神戸製鋼データ改竄、新たに4件不正発覚 子会社工場ではJIS取り消し (1/2ページ)

記者会見で厳しい表情を浮かべる神戸製鋼所の川崎博也会長兼社長=26日午後、東京都千代田区
記者会見で厳しい表情を浮かべる神戸製鋼所の川崎博也会長兼社長=26日午後、東京都千代田区【拡大】

 神戸製鋼所は26日、性能データ改竄(かいざん)問題で機械事業部門などで新たに4件の不正があったと発表した。これまで不正が発覚していたアルミ・銅製品などでは、納入先企業525社のうち約8割にあたる437社の安全性を確認したと公表したが、不正はさらに広い範囲に広がった。子会社の神奈川県内の工場で生産している銅管で日本工業規格(JIS)の認証を取り消されたことも発表した。

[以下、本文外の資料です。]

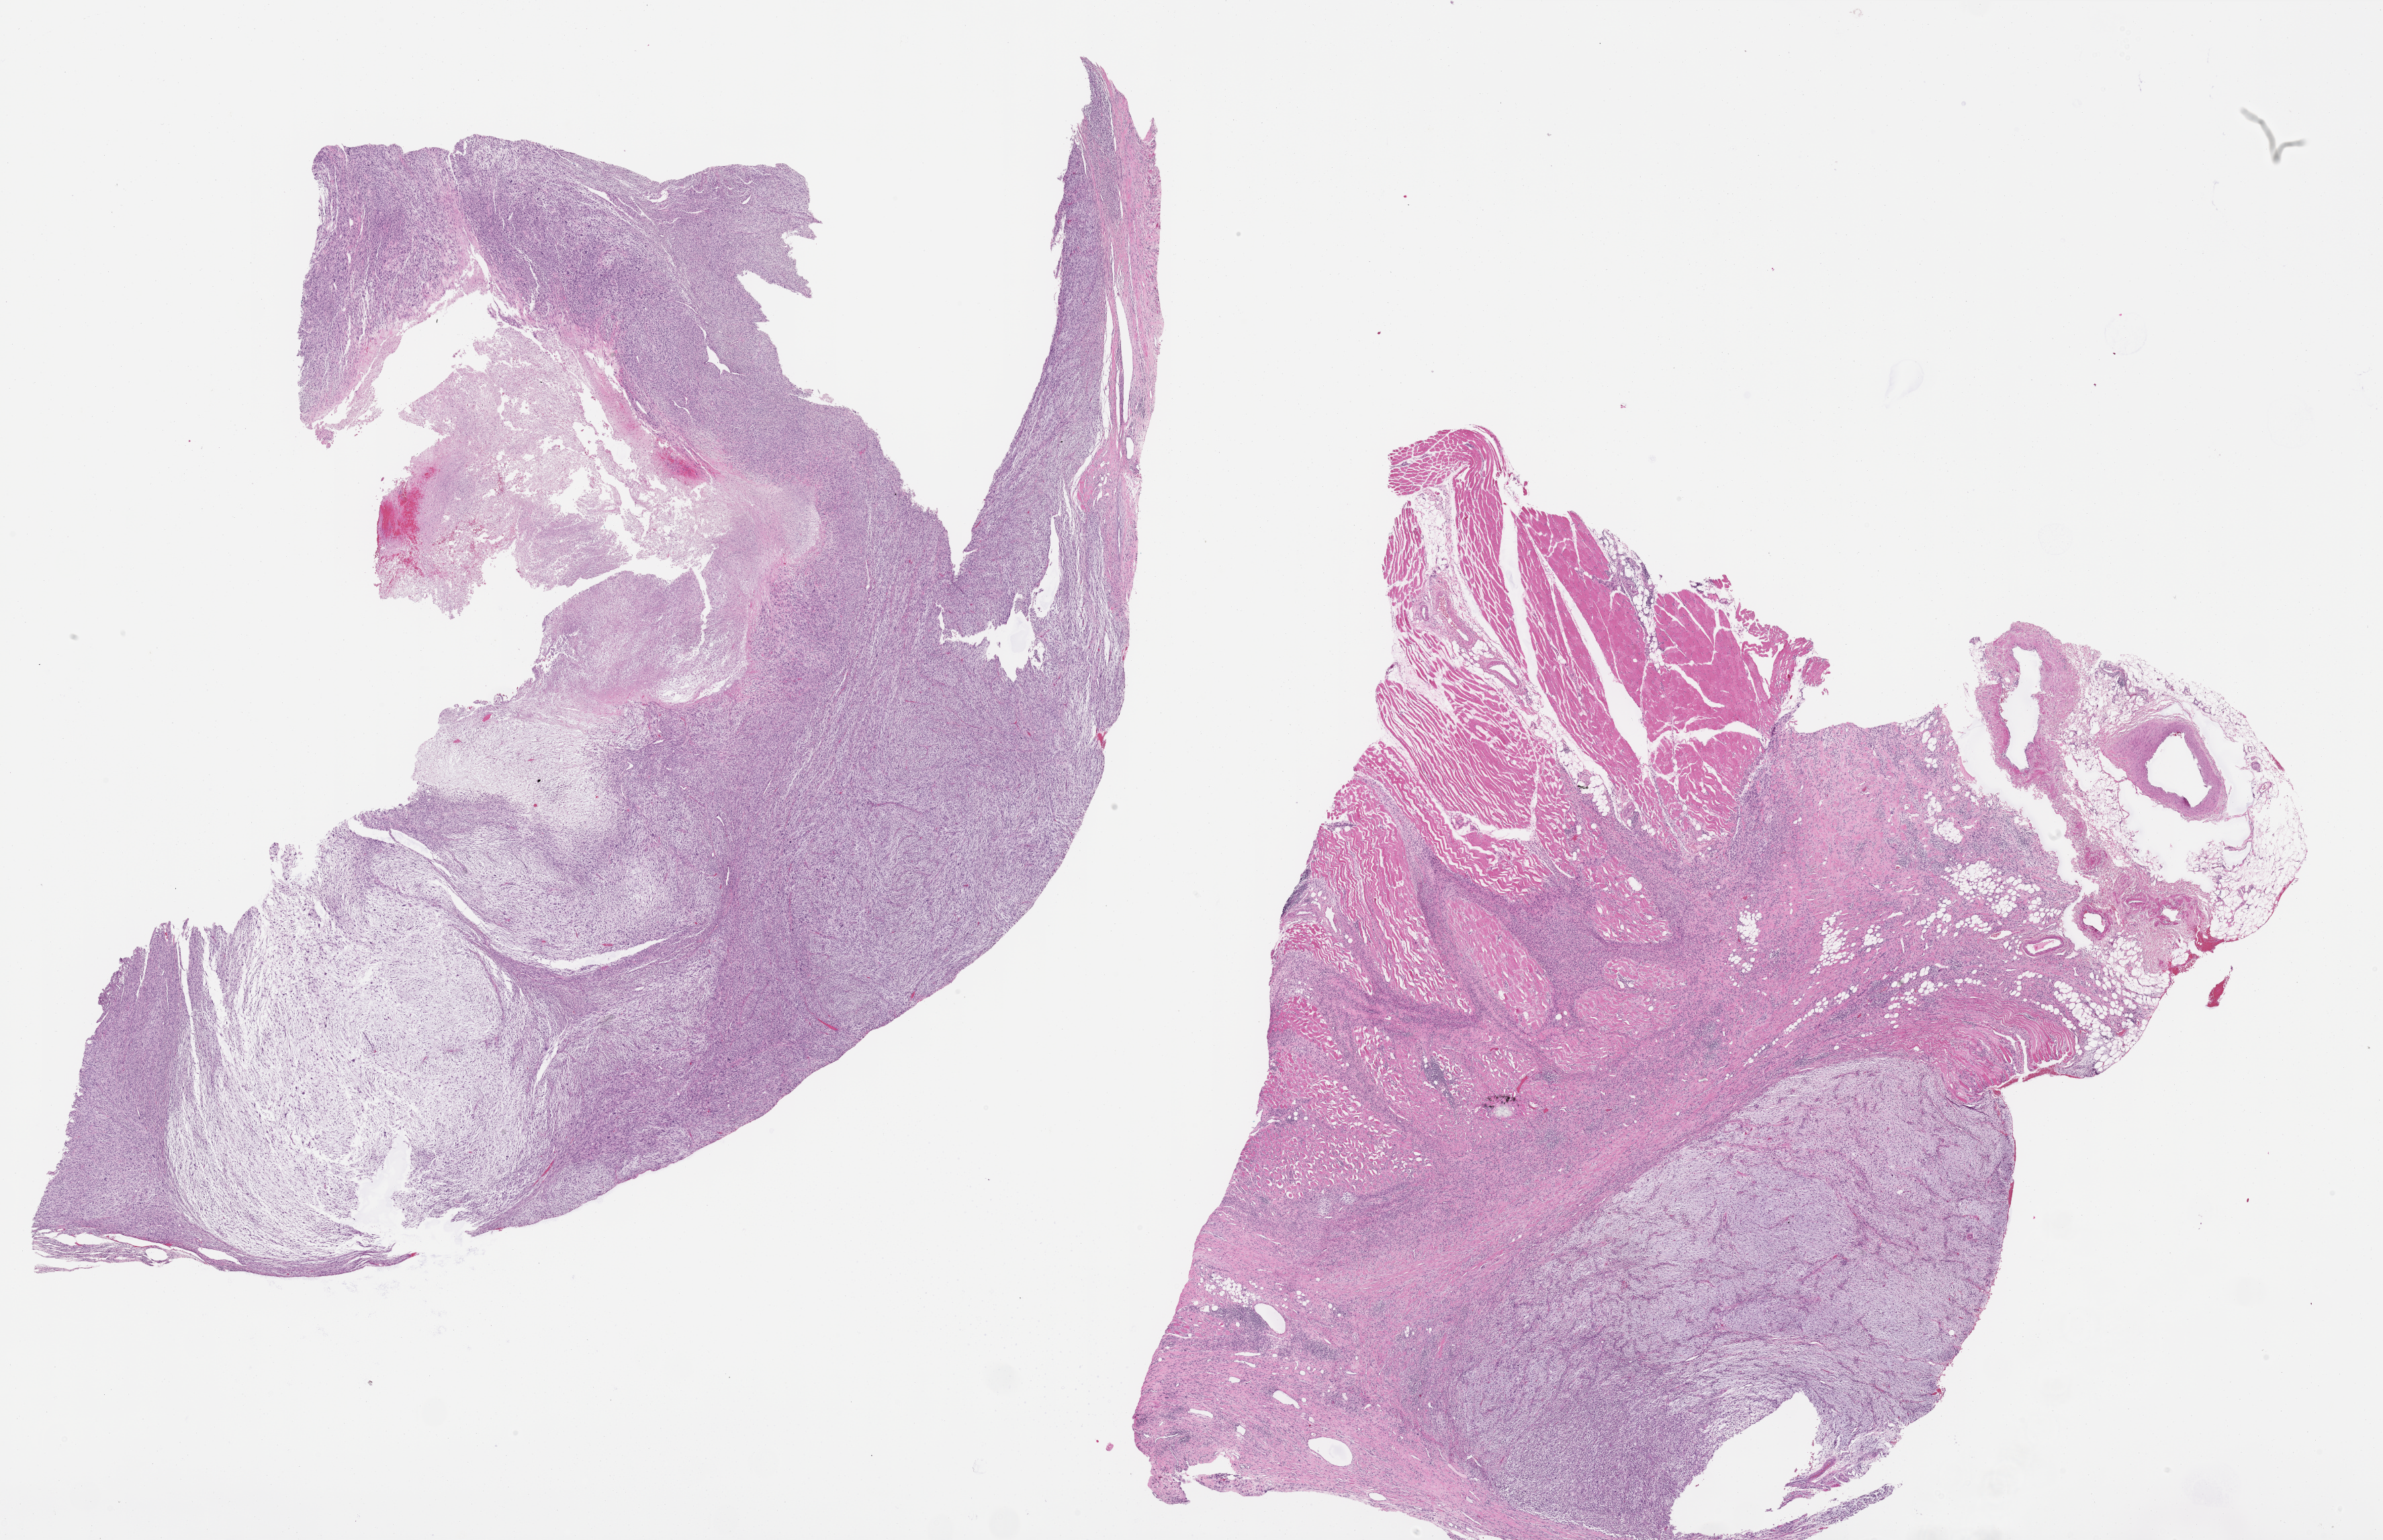
Digitized H&E-stained tissue section (whole slide) — shown as a low-resolution overview of the whole scanned area (about 28.7 x 18.5 mm, acquisition: 40x scan). Formalin-fixed paraffin-embedded (FFPE) diagnostic section. Primary tumour sample from the connective, subcutaneous and other soft tissues. Male patient; age at initial diagnosis 61 years.
Pathologic diagnosis: Fibromyxosarcoma.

 この日、東京都内で記者会見した川崎博也会長兼社長は「安全性の検証完了に向けて最大限努力していく」と述べ、陳謝した。

 新たに不正が明らかになったのは、神戸製鋼の機械事業部門のコーティングサービスのほか、グループ会社の神鋼造機の鋳物と減速機、コベルコ科研の試作合金。検査データの改竄や寸法の測定を一部工程で見送るなどの不正があった。

 さらに、海外子会社の鉄鋼事業で1件、不正が行われていた疑いがあり、調査を進めていることも公表した。

 一方、過去1年分を対象に不正が発覚した製品に対して行った安全性検証については、出荷先である国内外の525社のうち88社で確認が終わっていない。川崎会長兼社長は「銅板などはサプライチェーンが広く、いつまでに検証を終えるとは現段階で申し上げられない」と述べた。